Stored data entries
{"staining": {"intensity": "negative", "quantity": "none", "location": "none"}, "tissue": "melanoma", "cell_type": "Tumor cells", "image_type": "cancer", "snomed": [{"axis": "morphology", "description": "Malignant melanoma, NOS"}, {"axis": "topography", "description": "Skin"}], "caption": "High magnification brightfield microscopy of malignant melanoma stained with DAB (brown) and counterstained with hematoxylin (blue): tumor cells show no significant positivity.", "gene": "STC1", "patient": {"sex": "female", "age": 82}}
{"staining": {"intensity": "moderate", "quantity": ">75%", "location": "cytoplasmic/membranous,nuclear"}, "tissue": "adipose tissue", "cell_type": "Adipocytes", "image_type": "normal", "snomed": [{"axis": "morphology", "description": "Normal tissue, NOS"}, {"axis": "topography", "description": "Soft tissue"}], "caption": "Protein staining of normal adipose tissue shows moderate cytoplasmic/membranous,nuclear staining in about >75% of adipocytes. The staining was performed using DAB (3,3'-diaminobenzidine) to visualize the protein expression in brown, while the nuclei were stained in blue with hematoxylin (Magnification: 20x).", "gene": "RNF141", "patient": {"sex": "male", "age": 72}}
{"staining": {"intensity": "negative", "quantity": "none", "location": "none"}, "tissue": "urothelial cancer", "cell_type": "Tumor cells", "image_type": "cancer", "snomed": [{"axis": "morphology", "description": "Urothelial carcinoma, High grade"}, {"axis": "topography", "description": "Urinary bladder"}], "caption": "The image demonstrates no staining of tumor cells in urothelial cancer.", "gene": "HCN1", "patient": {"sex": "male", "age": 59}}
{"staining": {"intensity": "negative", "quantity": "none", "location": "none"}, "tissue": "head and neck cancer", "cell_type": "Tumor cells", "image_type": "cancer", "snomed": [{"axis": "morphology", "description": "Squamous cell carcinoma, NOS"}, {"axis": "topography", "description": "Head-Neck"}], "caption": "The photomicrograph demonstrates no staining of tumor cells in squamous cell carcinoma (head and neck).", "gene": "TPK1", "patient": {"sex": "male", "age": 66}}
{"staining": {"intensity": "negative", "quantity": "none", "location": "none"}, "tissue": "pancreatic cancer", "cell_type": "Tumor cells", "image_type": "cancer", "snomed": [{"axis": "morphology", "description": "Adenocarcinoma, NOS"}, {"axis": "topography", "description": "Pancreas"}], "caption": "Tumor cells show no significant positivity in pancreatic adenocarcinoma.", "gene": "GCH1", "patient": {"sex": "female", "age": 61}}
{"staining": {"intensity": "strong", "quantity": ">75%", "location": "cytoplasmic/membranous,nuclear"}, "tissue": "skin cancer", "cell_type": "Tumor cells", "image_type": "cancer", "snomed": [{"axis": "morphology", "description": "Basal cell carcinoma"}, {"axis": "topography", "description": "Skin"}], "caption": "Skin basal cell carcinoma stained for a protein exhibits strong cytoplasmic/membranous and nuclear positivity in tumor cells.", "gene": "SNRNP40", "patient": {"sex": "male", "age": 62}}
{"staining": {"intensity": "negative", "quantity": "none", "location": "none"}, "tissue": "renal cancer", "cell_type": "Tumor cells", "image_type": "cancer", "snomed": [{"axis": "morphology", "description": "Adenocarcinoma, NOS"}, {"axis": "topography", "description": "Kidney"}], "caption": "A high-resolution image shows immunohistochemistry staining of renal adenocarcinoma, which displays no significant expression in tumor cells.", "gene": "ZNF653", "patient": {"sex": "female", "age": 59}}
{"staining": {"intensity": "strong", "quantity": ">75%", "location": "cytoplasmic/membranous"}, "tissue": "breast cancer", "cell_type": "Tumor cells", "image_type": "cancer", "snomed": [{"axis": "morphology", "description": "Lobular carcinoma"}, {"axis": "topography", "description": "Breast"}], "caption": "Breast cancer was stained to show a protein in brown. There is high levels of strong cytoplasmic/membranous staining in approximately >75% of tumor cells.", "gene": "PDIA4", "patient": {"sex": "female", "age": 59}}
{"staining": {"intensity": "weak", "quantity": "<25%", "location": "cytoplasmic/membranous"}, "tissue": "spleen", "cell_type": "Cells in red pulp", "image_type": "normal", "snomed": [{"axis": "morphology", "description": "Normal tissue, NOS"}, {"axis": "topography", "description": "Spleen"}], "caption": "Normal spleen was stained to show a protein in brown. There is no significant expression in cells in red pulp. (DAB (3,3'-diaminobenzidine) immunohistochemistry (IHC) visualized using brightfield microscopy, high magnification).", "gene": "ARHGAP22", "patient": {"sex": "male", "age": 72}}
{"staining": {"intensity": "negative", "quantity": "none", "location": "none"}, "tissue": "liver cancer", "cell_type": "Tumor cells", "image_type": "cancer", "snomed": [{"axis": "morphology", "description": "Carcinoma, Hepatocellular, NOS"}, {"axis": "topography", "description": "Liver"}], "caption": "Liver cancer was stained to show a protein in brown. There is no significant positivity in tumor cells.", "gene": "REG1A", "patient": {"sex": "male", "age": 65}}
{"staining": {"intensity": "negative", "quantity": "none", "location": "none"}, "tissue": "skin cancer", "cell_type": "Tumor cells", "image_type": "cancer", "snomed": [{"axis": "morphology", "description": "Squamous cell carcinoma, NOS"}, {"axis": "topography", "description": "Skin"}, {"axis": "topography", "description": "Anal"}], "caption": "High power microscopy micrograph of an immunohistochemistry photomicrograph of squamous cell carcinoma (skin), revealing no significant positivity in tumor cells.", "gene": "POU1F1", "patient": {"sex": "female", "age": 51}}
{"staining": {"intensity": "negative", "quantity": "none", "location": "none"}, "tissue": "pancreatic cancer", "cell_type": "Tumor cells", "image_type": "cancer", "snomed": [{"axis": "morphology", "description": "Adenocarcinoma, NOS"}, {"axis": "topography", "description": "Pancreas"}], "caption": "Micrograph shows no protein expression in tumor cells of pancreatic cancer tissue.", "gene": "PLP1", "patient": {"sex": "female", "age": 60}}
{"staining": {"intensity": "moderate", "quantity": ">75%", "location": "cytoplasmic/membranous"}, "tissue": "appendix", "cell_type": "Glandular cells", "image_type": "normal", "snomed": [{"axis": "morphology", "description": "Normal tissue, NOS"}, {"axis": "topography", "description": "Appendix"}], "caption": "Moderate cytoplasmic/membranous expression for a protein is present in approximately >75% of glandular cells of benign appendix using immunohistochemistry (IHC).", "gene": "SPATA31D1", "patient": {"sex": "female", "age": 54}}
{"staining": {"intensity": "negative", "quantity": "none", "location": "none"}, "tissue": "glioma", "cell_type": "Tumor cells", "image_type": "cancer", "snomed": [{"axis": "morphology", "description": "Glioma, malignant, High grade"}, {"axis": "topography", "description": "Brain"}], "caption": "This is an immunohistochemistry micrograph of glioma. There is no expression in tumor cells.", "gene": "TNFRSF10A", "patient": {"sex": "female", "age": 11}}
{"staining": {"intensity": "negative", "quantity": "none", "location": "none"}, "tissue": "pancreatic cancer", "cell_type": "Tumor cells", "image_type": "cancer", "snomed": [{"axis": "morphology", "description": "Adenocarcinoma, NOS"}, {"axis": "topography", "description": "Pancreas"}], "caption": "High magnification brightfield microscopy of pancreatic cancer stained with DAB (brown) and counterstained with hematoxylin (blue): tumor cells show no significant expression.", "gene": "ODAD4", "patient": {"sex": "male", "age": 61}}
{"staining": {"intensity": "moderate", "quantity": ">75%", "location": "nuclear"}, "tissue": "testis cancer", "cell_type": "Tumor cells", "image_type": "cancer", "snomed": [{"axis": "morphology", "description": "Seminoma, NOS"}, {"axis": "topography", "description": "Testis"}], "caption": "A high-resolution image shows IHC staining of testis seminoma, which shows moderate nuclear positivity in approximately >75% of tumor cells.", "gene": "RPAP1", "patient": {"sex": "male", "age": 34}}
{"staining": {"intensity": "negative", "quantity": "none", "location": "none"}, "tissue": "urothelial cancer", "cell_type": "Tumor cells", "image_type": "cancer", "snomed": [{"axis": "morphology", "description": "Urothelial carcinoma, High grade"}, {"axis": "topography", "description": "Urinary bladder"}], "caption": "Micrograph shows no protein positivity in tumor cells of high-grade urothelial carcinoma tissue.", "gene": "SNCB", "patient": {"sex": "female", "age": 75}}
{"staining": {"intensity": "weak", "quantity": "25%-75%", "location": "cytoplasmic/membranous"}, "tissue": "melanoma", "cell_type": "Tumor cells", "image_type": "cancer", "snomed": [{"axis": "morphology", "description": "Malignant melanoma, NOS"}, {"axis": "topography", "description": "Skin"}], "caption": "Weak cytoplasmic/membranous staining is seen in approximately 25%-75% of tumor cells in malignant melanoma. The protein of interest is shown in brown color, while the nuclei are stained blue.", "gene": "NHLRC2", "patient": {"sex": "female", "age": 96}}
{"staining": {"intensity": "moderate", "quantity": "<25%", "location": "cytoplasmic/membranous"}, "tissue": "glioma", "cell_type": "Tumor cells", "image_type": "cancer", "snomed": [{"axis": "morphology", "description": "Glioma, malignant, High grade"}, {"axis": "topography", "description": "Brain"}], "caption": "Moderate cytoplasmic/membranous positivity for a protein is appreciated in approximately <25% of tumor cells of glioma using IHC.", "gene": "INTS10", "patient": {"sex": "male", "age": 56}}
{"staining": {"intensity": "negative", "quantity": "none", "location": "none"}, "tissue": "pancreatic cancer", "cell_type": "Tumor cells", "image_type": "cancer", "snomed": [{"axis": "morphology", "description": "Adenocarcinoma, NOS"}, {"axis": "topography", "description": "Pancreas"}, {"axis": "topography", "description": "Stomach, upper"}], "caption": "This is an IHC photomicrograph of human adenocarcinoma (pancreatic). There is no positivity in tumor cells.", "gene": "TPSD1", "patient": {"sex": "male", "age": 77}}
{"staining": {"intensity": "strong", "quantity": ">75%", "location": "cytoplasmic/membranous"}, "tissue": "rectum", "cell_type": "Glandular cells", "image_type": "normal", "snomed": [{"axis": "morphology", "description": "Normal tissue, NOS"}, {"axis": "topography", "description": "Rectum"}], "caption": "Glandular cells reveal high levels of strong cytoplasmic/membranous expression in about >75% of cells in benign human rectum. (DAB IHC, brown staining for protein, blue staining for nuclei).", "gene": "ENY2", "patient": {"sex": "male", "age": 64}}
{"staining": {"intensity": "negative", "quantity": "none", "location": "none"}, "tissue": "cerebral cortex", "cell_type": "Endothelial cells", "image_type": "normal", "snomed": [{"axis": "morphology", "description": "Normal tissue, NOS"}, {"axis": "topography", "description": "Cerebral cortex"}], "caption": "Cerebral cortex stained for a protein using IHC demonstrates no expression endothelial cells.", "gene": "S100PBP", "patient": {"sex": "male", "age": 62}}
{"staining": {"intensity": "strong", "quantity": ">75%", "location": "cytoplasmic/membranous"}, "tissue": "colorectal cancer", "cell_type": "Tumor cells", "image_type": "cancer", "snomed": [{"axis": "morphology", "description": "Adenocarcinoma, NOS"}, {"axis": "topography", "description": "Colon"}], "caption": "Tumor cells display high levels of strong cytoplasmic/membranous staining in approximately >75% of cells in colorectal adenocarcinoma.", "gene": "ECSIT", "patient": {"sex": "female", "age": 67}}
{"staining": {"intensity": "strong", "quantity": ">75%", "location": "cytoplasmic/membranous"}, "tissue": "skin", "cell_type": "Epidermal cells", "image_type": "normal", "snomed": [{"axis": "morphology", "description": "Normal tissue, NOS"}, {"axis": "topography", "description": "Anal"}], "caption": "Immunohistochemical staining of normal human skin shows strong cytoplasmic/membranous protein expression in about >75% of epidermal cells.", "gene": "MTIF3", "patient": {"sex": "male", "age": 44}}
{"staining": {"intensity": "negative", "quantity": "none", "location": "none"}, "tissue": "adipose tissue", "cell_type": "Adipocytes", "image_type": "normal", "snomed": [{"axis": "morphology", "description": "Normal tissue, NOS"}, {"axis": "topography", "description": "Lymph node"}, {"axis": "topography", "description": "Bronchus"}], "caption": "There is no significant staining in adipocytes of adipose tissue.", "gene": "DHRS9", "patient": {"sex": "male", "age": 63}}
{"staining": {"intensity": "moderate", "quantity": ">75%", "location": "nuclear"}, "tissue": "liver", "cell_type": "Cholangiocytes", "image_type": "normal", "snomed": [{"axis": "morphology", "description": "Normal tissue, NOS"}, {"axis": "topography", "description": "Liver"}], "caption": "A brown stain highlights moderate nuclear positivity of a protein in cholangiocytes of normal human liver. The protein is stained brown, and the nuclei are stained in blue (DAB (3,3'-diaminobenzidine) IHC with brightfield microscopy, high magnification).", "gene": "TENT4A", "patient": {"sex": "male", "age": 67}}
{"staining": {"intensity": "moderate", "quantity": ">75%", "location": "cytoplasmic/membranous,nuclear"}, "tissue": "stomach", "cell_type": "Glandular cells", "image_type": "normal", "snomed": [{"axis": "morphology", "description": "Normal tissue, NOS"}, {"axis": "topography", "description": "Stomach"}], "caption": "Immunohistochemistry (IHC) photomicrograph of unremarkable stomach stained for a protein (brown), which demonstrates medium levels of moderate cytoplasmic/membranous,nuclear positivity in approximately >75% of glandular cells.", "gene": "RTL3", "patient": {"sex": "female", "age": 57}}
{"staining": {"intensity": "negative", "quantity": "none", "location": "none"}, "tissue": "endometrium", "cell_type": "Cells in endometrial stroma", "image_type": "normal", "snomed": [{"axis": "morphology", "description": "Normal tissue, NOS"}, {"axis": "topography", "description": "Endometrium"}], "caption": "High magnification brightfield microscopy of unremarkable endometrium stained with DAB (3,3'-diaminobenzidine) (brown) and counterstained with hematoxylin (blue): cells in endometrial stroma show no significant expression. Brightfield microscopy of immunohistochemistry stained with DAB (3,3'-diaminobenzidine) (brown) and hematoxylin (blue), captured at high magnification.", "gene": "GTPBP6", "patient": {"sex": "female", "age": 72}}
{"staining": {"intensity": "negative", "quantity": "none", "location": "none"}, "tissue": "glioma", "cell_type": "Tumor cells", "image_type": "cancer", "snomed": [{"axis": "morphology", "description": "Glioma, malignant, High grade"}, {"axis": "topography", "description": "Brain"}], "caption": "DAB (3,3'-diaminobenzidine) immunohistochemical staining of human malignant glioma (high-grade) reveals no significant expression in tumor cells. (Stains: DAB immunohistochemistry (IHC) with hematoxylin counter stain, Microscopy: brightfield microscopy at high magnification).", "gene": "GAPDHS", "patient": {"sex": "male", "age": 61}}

## TASK
Counting only lines that contain the word "Urothelial", state how many appear in the entries, and add nothing.

## RESULT FOR THIS EXERCISE
2